Before anyone tells me I'm wrong, my Grandad, and my exes Dad were both skilled trades who showed me these tips and I've literally put up dozens of shelves, cupboards etc.


----------



## sploo (16 Mar 2021)

As guitardoctor notes; hammer action on a drill can cause the hole to be too large if the substrate is too soft. This is pretty common where you have a hard wall (brick/stone) that's been plastered. This gets even worse with "dot and dab" (whereby you have 1/2" of soft plasterboard, probably 1/4" of air, then the brick/stone. Better to start without hammer action, see how far in you get, then only engage the hammer action to get into the harder material.

If you're struggling to get a rawl/wall plug into the drilled hole then (unless the hole hasn't been drilled deep enough) it may be full of brick dust - a quick "wipe" with a vacuum cleaner will suck out any debris.

Decent plugs also make a huge difference - especially on difficult substrates. I've pretty much given up using anything other than the Fischer DuoPower plugs (Fischer Duopower Wall Plugs 6mm 100 Pack). They're not cheap, but they've saved me so much hassle over the years due to their ability to "grab" into just about any substrate.

Finally - make sure you're using an appropriately sized screw for the plug; part of the job of the screw is to cause the plug to expand into the drilled hole. Too small a screw and it won't work.

Don't be discouraged. My very first DIY drilling job was failing to put up some shelves due to having cr*p masonry drill bits, and trying to drill into the walls of a 1920s house; which felt like it must have been made of diamond.


----------



## Keefy. (16 Mar 2021)

Mads911, chuck some pic's up so we can see what you're prob is. We'll be in a better position to comment.


----------



## TheUnicorn (16 Mar 2021)

Good quality plugs and making sure the holes are vaccuumed out to get rid of all the dust and dirt. if I haven't got access to a hoover I keep a straw in my drill box, insert right to the end of the hole and blow it all out (wear googles!). Also I normally start with a small drill bit and work up in size, depending on what you are drilling into, one size down might be the right size.

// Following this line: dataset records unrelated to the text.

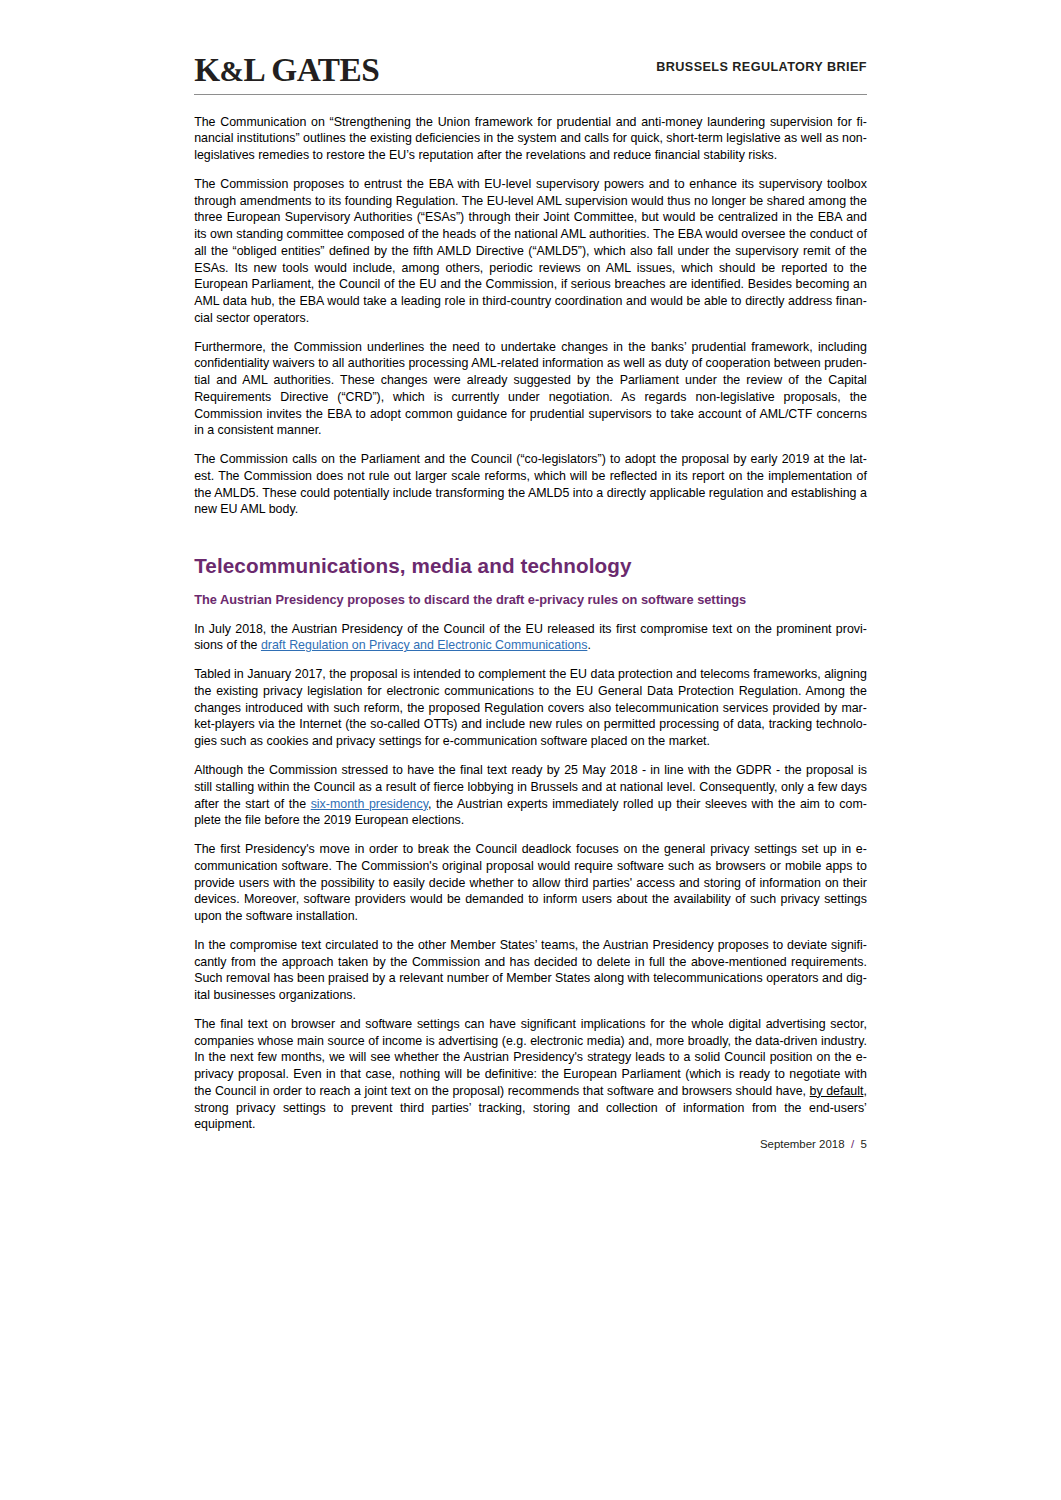K&L GATES
BRUSSELS REGULATORY BRIEF
The Communication on “Strengthening the Union framework for prudential and anti-money laundering supervision for financial institutions” outlines the existing deficiencies in the system and calls for quick, short-term legislative as well as non-legislatives remedies to restore the EU’s reputation after the revelations and reduce financial stability risks.
The Commission proposes to entrust the EBA with EU-level supervisory powers and to enhance its supervisory toolbox through amendments to its founding Regulation. The EU-level AML supervision would thus no longer be shared among the three European Supervisory Authorities (“ESAs”) through their Joint Committee, but would be centralized in the EBA and its own standing committee composed of the heads of the national AML authorities. The EBA would oversee the conduct of all the “obliged entities” defined by the fifth AMLD Directive (“AMLD5”), which also fall under the supervisory remit of the ESAs. Its new tools would include, among others, periodic reviews on AML issues, which should be reported to the European Parliament, the Council of the EU and the Commission, if serious breaches are identified. Besides becoming an AML data hub, the EBA would take a leading role in third-country coordination and would be able to directly address financial sector operators.
Furthermore, the Commission underlines the need to undertake changes in the banks’ prudential framework, including confidentiality waivers to all authorities processing AML-related information as well as duty of cooperation between prudential and AML authorities. These changes were already suggested by the Parliament under the review of the Capital Requirements Directive (“CRD”), which is currently under negotiation. As regards non-legislative proposals, the Commission invites the EBA to adopt common guidance for prudential supervisors to take account of AML/CTF concerns in a consistent manner.
The Commission calls on the Parliament and the Council (“co-legislators”) to adopt the proposal by early 2019 at the latest. The Commission does not rule out larger scale reforms, which will be reflected in its report on the implementation of the AMLD5. These could potentially include transforming the AMLD5 into a directly applicable regulation and establishing a new EU AML body.
Telecommunications, media and technology
The Austrian Presidency proposes to discard the draft e-privacy rules on software settings
In July 2018, the Austrian Presidency of the Council of the EU released its first compromise text on the prominent provisions of the draft Regulation on Privacy and Electronic Communications.
Tabled in January 2017, the proposal is intended to complement the EU data protection and telecoms frameworks, aligning the existing privacy legislation for electronic communications to the EU General Data Protection Regulation. Among the changes introduced with such reform, the proposed Regulation covers also telecommunication services provided by market-players via the Internet (the so-called OTTs) and include new rules on permitted processing of data, tracking technologies such as cookies and privacy settings for e-communication software placed on the market.
Although the Commission stressed to have the final text ready by 25 May 2018 - in line with the GDPR - the proposal is still stalling within the Council as a result of fierce lobbying in Brussels and at national level. Consequently, only a few days after the start of the six-month presidency, the Austrian experts immediately rolled up their sleeves with the aim to complete the file before the 2019 European elections.
The first Presidency's move in order to break the Council deadlock focuses on the general privacy settings set up in e-communication software. The Commission's original proposal would require software such as browsers or mobile apps to provide users with the possibility to easily decide whether to allow third parties' access and storing of information on their devices. Moreover, software providers would be demanded to inform users about the availability of such privacy settings upon the software installation.
In the compromise text circulated to the other Member States’ teams, the Austrian Presidency proposes to deviate significantly from the approach taken by the Commission and has decided to delete in full the above-mentioned requirements. Such removal has been praised by a relevant number of Member States along with telecommunications operators and digital businesses organizations.
The final text on browser and software settings can have significant implications for the whole digital advertising sector, companies whose main source of income is advertising (e.g. electronic media) and, more broadly, the data-driven industry. In the next few months, we will see whether the Austrian Presidency's strategy leads to a solid Council position on the e-privacy proposal. Even in that case, nothing will be definitive: the European Parliament (which is ready to negotiate with the Council in order to reach a joint text on the proposal) recommends that software and browsers should have, by default, strong privacy settings to prevent third parties’ tracking, storing and collection of information from the end-users’ equipment.
September 2018 / 5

Your plug should push in with gentle pressure, if you have to hammer it in, your hole is too small


----------



## owen (16 Mar 2021)

Make sure your holes are plenty deep enough, then hammer in brown plugs then use a good fat screw such as a 5mm into them


----------



## Trextr7monkey (16 Mar 2021)

All useful points above, another possible cause is if the drill bit is slightly bent it will dig a bigger hole than you expect- try rolling it along edge of worktop and see if there’s anything funny about he way it moves


----------



## MARK.B. (16 Mar 2021)

With all the advice given here you should be feeling more confident at being able to put your shelves up the thing is with shelves etc in older buildings that require wall plugs ,you just never know the condition of the wall behind it's coat of plaster untill you start drilling and by then its often to late. Sod's Law states that if there is a void or soft spot your drill bit will find it


----------



## TheUnicorn (16 Mar 2021)

for some jobs, normally more functional than decorative, I use something akin to the technique here. I've secured some shelves to some old, uneven, soft, damp, cellar walls using a wide batten like this. it can be fiddly, but ultimately it works (or has done for me)


----------



## Woody2Shoes (16 Mar 2021)

A big clue as to the construction of the wall comes from studying the dust that comes out when you drill the hole. Red/brown - probably brick; yellow and crunchy - probably mortar (which could be quite weak lime mortar in your case); grey/fine dust - plasterboard/finishing plaster.

Are you sure you've sized the screws correctly? How long are they and how much is in the wall, how much of the length is not in the wall? A picture would be worth a thousand words.

My guess is you've hit soft mortar and undersized the fixings. Clothes are really very heavy.


----------



## Woody2Shoes (16 Mar 2021)

PS the fatter the plug and screw, the better - more surface area means more grip/pull-out resistance.


----------



## manglitter (16 Mar 2021)

When using an sds drill you sometimes need to go half to 1mm smaller in drill size than if just using a hammer drill. 

Example

For a brown plug use 7mm bit for hammer drill - 6mm bit for sds. 

Also if your screw isn't getting a good grip in your plug, it is often possible to put a plug that is the next size down INSIDE your existing plug. 

Example. 

Brown plug not gripping - insert red plug inside the brown plug.


----------